CrystDragon · November 28, 2024, 10:46am

That's compiler's choice, I believe.

Though I think it should generally happen when the caller and callee are in the same module. But when the invocation is cross-module, you may need @inlinable / @alwaysEmitIntoClient ... sort of things. The options passed to the Swift compiler matter too.

wigging · December 1, 2024, 8:56pm

Can you elaborate on this? What is considered a module in Swift? Where in my example code that I posted above should I apply the @inlinable and @alwaysEmitIntoClient attributes?

eskimo · December 2, 2024, 11:53am

What is considered a module in Swift?

See The Swift Programming Language > Access Control > Modules, Source Files, and Packages. The key thing is that each bit of code within a module can ‘see’ any other bit of the code within the module, at least conceptually. In contrast, code in another module can only ‘see’ the interface to your module.

Where in my example code that I posted above should I apply the @inlinable …?

That’s a hard question to answer. Generally you won’t need @alwaysEmitIntoClient because that’s useful when dealing with backward compatibility stuff. Rather, you’ll likely need @inlinable and @usableFromInline. There’s a bunch of general info about those in The Swift Programming Language > Attributes.

To make sense of that you have to think like the compiler. Specifically, if the compiler is building a client module that’s separate from your module, and thus can’t see all the code in your module, what does it need to see to order to inline, and so effectively optimise, the client code?

Share and Enjoy

Quinn “The Eskimo!” @ DTS @ Apple

wigging · December 3, 2024, 1:59pm

Thank you for sharing the links. The documentation for inlinable and usableFromInline is lacking code examples of how to actually use the attributes. I'm very much a learn-by-example kind of person. Are there any code examples of these attributes that you recommend I look at to get a better understanding of how to apply them?

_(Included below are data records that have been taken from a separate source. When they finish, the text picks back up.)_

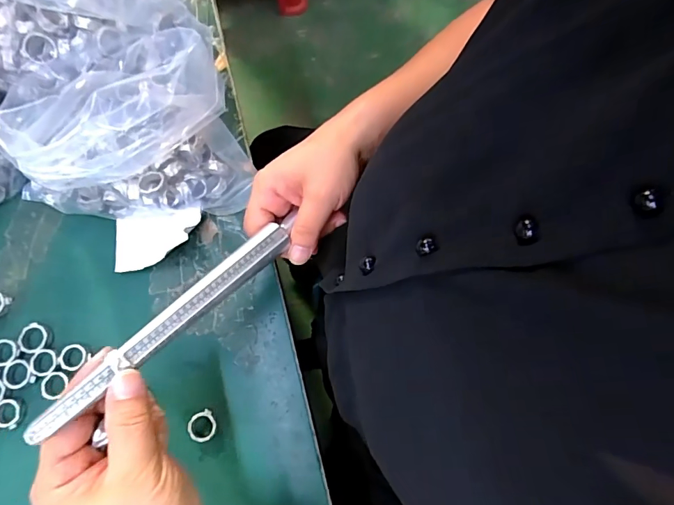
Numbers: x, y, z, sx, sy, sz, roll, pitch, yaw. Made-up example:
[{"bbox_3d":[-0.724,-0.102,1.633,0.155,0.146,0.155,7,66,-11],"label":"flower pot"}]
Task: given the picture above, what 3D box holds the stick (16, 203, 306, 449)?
[{"bbox_3d":[-0.090,0.033,0.256,0.020,0.010,0.191,40,55,9],"label":"stick"}]

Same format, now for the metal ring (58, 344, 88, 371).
[{"bbox_3d":[-0.207,0.082,0.329,0.020,0.004,0.021,0,75,-1],"label":"metal ring"}]

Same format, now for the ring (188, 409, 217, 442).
[{"bbox_3d":[-0.103,0.133,0.320,0.023,0.008,0.020,-31,78,-9],"label":"ring"}]

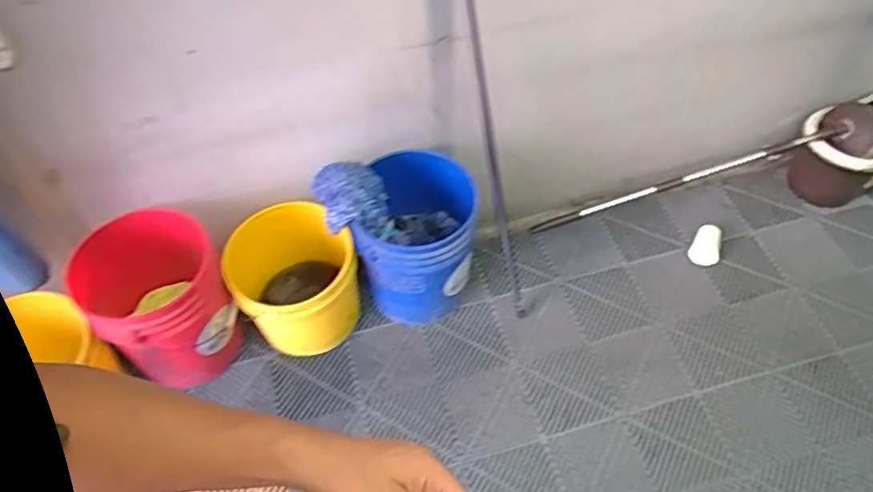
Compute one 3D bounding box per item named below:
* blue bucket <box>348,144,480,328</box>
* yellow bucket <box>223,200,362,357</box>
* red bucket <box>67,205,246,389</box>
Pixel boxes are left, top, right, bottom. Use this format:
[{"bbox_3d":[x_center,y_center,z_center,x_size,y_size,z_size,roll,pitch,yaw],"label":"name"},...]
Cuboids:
[{"bbox_3d":[-0.040,-0.008,1.628,0.274,0.379,0.296,-2,55,3],"label":"blue bucket"},{"bbox_3d":[-0.368,0.083,1.615,0.320,0.319,0.293,-2,55,3],"label":"yellow bucket"},{"bbox_3d":[-0.686,0.120,1.564,0.332,0.299,0.373,-38,62,-23],"label":"red bucket"}]

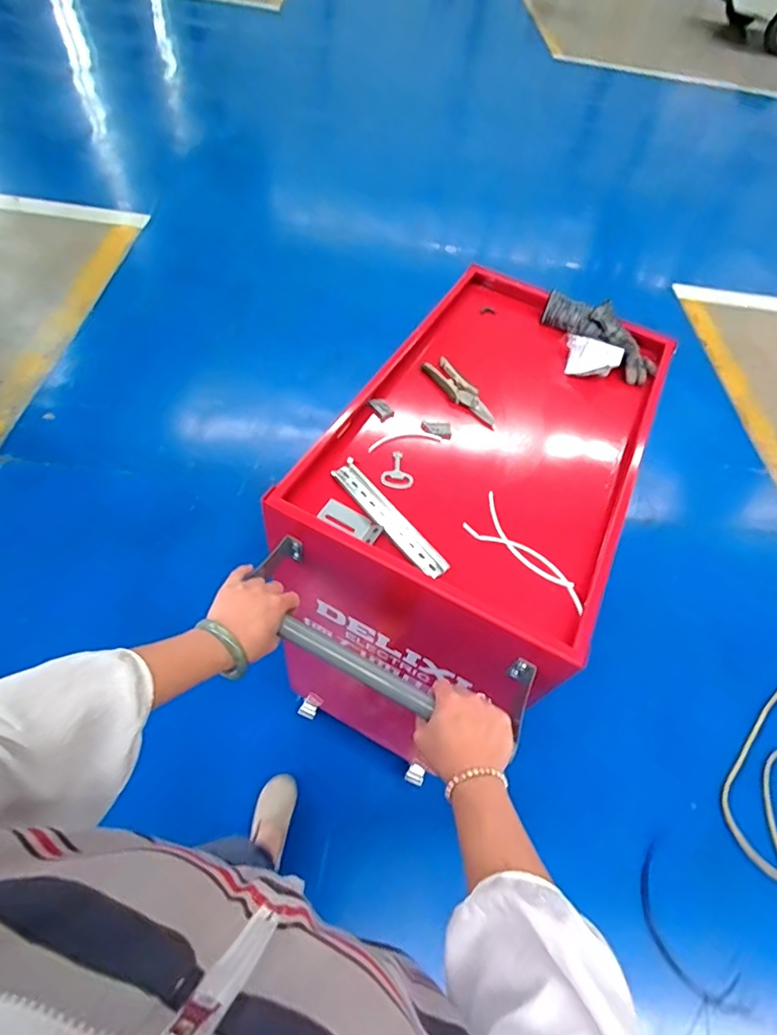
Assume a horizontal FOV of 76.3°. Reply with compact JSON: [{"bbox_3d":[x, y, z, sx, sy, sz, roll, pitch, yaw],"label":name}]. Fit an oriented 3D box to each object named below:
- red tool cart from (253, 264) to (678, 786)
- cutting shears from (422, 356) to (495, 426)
[{"bbox_3d":[0.157,0.045,1.072,0.412,0.784,0.683,27,59,13],"label":"red tool cart"},{"bbox_3d":[0.122,-0.209,0.814,0.045,0.014,0.153,-29,67,-24],"label":"cutting shears"}]

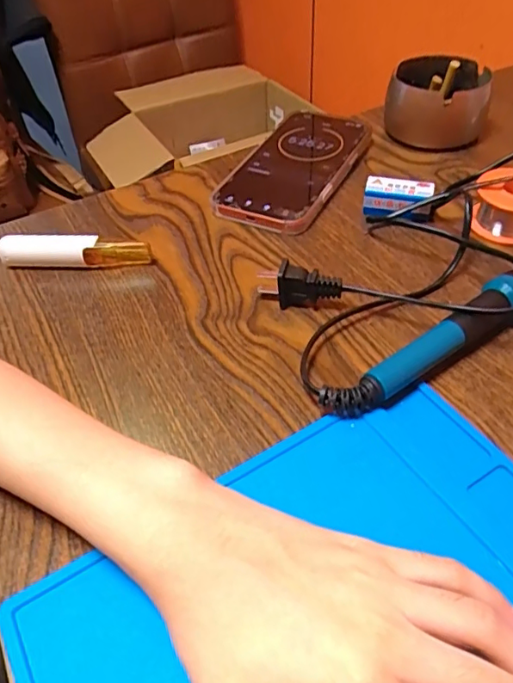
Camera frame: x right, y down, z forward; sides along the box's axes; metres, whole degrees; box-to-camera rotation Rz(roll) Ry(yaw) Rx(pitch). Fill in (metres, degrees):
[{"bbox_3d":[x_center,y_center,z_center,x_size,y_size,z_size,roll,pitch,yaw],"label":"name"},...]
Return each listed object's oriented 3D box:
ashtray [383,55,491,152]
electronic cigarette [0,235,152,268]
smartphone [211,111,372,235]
[{"bbox_3d":[0.158,-0.210,0.484,0.084,0.052,0.075,9,48,12],"label":"ashtray"},{"bbox_3d":[-0.126,-0.062,0.383,0.104,0.021,0.014,1,47,5],"label":"electronic cigarette"},{"bbox_3d":[0.032,-0.146,0.450,0.082,0.013,0.157,18,53,20],"label":"smartphone"}]

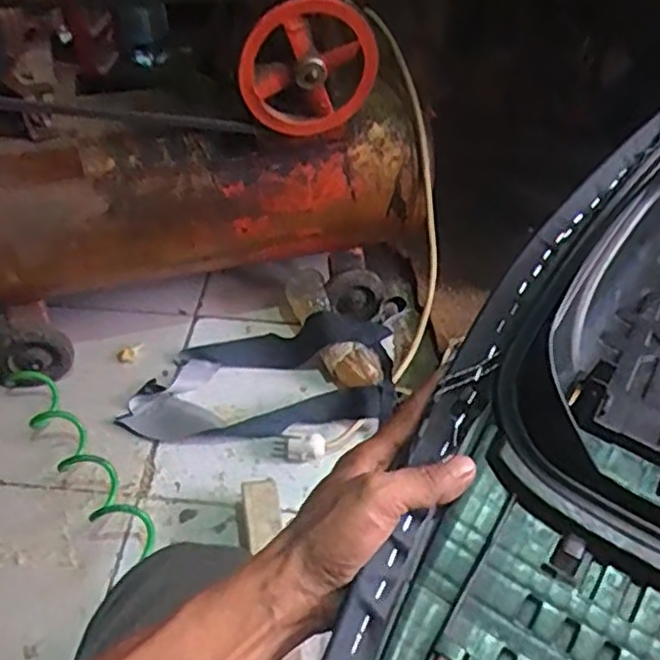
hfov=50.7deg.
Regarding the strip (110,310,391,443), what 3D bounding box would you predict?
[{"bbox_3d":[-0.092,0.057,0.924,0.348,0.062,0.177,-1,47,0],"label":"strip"}]

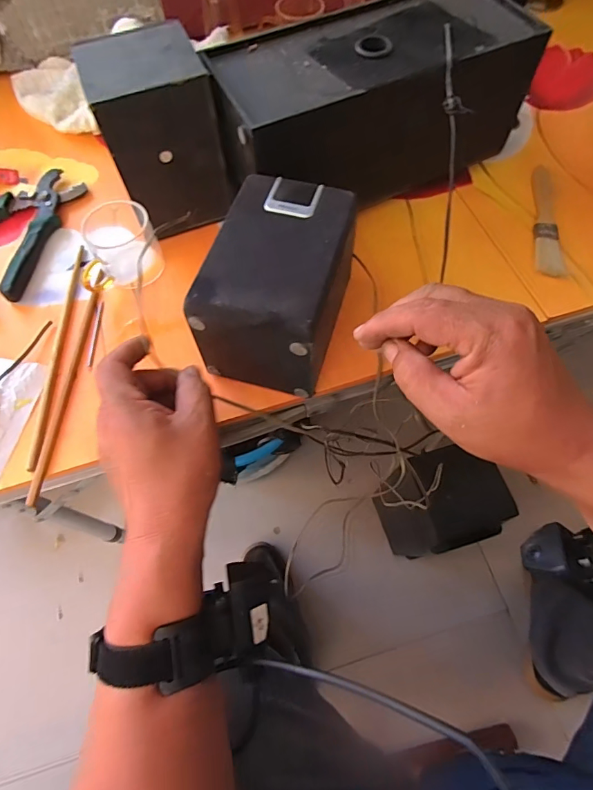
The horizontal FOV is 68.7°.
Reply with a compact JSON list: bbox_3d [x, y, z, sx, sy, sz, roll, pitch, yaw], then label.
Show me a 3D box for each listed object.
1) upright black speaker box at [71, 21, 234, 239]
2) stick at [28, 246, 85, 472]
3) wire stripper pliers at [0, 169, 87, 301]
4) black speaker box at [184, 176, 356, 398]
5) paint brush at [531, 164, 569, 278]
[{"bbox_3d":[-0.125,-0.240,0.402,0.095,0.128,0.098,-23,67,-9],"label":"upright black speaker box"},{"bbox_3d":[-0.216,-0.042,0.393,0.011,0.010,0.222,-1,65,1],"label":"stick"},{"bbox_3d":[-0.289,-0.184,0.452,0.125,0.026,0.153,29,69,14],"label":"wire stripper pliers"},{"bbox_3d":[-0.011,-0.085,0.352,0.096,0.097,0.138,18,67,9],"label":"black speaker box"},{"bbox_3d":[0.257,-0.186,0.450,0.027,0.012,0.164,8,66,5],"label":"paint brush"}]

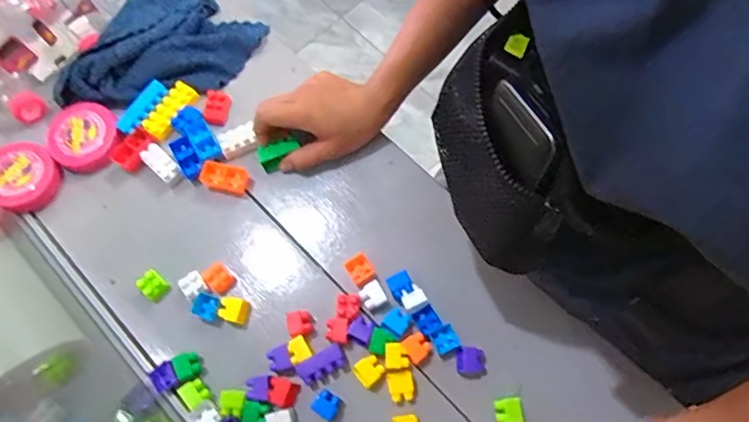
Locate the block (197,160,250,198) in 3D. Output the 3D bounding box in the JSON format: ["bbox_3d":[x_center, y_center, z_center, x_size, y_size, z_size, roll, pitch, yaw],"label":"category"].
[{"bbox_3d":[-0.141,-0.031,0.492,0.045,0.013,0.026,13,72,7],"label":"block"}]

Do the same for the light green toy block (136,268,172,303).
[{"bbox_3d":[-0.196,0.065,0.462,0.025,0.013,0.022,37,77,13],"label":"light green toy block"}]

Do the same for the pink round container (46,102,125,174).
[{"bbox_3d":[-0.283,-0.072,0.510,0.064,0.012,0.068,-1,71,2],"label":"pink round container"}]

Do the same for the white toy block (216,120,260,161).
[{"bbox_3d":[-0.130,-0.066,0.501,0.035,0.013,0.026,-25,72,-6],"label":"white toy block"}]

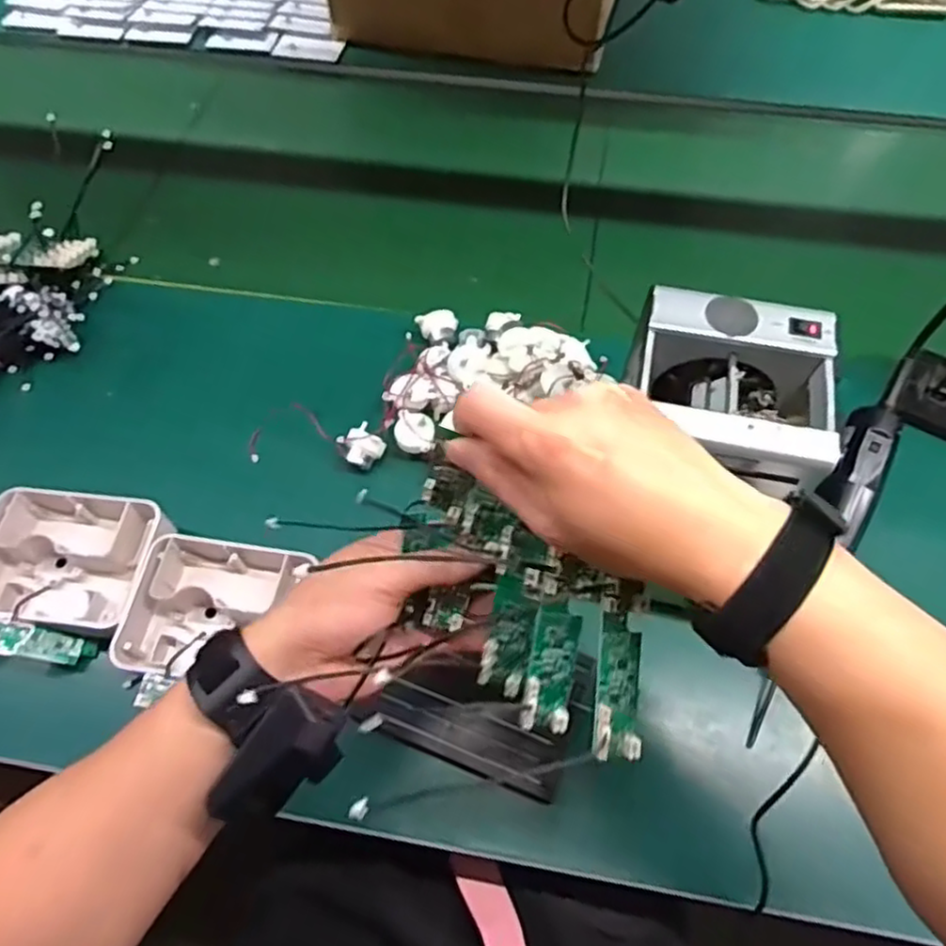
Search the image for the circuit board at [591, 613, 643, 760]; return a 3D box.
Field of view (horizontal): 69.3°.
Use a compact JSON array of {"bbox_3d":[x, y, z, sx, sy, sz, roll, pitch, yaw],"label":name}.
[{"bbox_3d":[0.071,0.103,0.330,0.026,0.008,0.067,9,85,-27],"label":"circuit board"}]

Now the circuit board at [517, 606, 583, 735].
[{"bbox_3d":[0.038,0.096,0.336,0.023,0.012,0.061,8,97,5],"label":"circuit board"}]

eskimo · December 4, 2024, 9:19am

IMO it’s always worth starting with the Swift Evolution proposal, which in this case is SE-0193 Cross-module inlining and specialization.

Beyond that, I’ve used these things myself but in a space that’s so different from yours that it’s probably not worth sharing. Regarding your space:

There are examples of this in Swift Numerics.
It wouldn’t surprise me to find examples in other popular packages that are in or adjacent to this space (big ints, crypto, and so on).

Share and Enjoy

Quinn “The Eskimo!” @ DTS @ Apple

wigging · December 6, 2024, 5:15pm

@scanon In swift-numerics there is heavy use of protocols for defining operations on single value types. Whereas here I'm discussing the use of protocols for containers like vectors, matrices, and shaped arrays for numerical values. Could you comment on using protocols for vector and matrix structs where the elements may be Float, Double, or some Complex number type?